"Ramadan Kareem!" is the greeting of choice during the fasting month - literally meaning have a generous Ramadan. Today was the fourth day of Ramadan and everyone's schedule is turned topsey-turvey during this holy month of Islam.
Most of my Muslim friends, and some of the non-Muslims as well have been abstaining from food and water during the daylight hours after the pattern laid out by the prophet Mohammed. It is very hot here, and without water and food no one feels like doing much during the day time. It is very difficult to find an open store or resturaunt in the daytime - even the hotel cafes are closed for Ramadan (non-fasting guests can still, however, order room service.)
During Ramadan days, everything is quiet and people tend to sleep in and take naps, but during the night, the celebration begins. Iftar, the breaking of the fast, begins promptly at sundown. In the hotel, the Iftar meal is a huge buffet where all of us - Muslim and non-Muslim alike - stuff ourselves full. After Iftar people go outshopping, play sports or other games, or just talk for hours into the night. The Sohour, or pre-fast meal is served in our hotel between one and four in the morning, before sunrise at five-ish.
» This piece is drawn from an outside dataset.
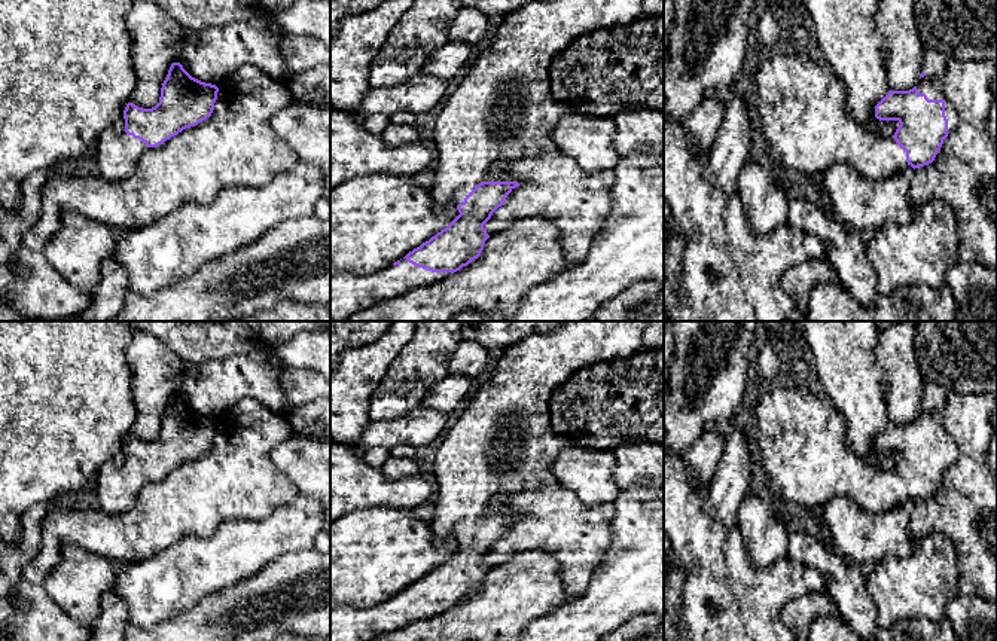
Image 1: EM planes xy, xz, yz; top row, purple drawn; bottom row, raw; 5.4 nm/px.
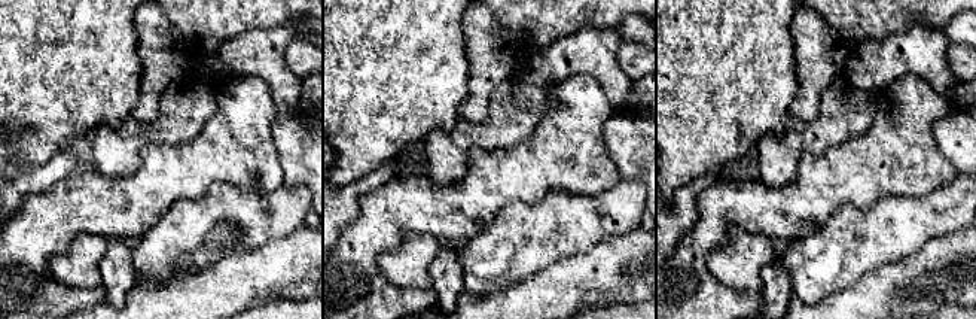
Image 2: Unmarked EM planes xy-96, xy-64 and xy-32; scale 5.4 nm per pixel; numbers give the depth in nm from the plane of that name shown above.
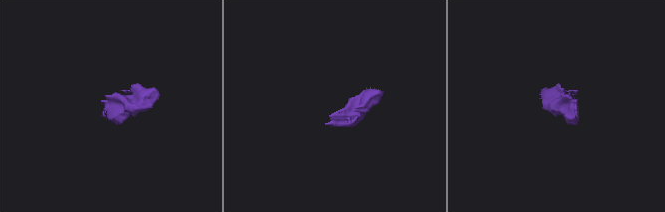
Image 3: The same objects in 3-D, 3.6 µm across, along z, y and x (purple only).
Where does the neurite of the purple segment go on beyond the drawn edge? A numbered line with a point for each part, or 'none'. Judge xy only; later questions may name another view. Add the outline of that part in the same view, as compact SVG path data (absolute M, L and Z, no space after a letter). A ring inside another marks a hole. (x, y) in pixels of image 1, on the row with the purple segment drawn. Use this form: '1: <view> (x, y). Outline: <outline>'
1: xy (118, 153). Outline: M104 129L94 146L100 175L109 180L124 180L137 168L146 147L146 143L125 131Z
Devout Muslims will wait until very late to eat Sohour, knowing that it will be their last chance for a meal and glass of water for the next fourteen or fifteen hours.
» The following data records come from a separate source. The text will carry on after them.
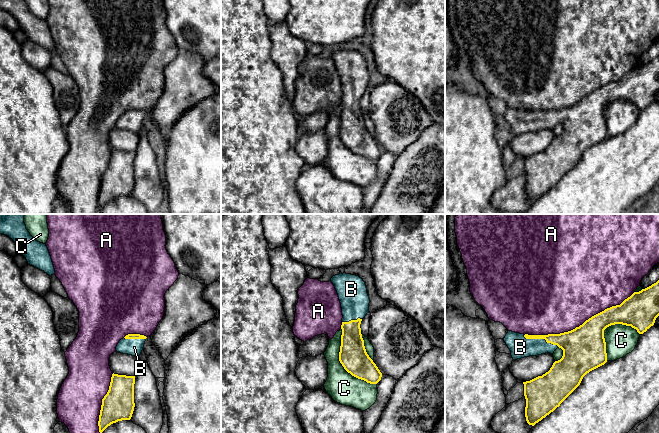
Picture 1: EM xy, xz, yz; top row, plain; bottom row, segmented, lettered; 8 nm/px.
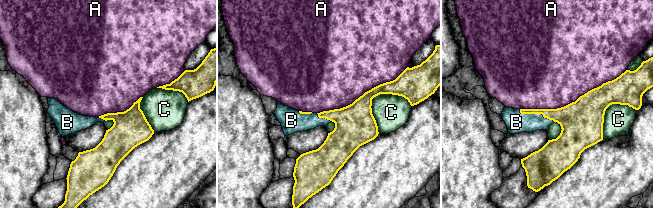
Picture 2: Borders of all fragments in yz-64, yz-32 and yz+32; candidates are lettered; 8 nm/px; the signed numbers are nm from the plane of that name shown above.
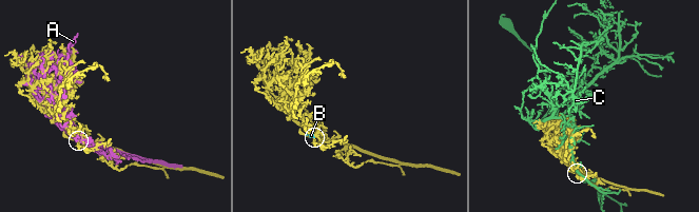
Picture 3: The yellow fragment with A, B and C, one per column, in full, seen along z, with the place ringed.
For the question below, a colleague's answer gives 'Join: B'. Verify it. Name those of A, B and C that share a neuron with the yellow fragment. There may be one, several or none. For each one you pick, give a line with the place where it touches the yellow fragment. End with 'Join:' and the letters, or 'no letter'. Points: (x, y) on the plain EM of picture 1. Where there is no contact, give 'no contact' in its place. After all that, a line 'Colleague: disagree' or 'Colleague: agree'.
B: meets yellow in yz at (541, 114)
Join: B
Colleague: agree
The hotel really does put out a good spread, and many of the staff are decked out in traditional Saudi Arabian dress which looks like it came straigh tout of the time of Alibaba or Aladdin.
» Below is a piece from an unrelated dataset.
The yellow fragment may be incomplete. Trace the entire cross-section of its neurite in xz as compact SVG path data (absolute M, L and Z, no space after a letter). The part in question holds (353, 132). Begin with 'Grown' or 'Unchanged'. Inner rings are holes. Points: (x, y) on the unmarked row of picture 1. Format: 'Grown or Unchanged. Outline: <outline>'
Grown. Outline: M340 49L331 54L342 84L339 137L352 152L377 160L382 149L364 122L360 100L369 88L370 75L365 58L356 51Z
Some of the international non-Muslim students have been partaking of the fast out of respect for their friends, for their own spiritual reasons, for their own sense of adventure, and maybe even because it is difficult to find good food to eat during the day time!
Whatever the reasons, this gesture of respect has suprised and encouraged many of the students who are fasting. Ramadan has been a fun time for bonding as we continue to get to know each other personally and explore one another's culture. Still, this morning person will be glad to be back on a "normal" schedule again next month when Ramadan is finished.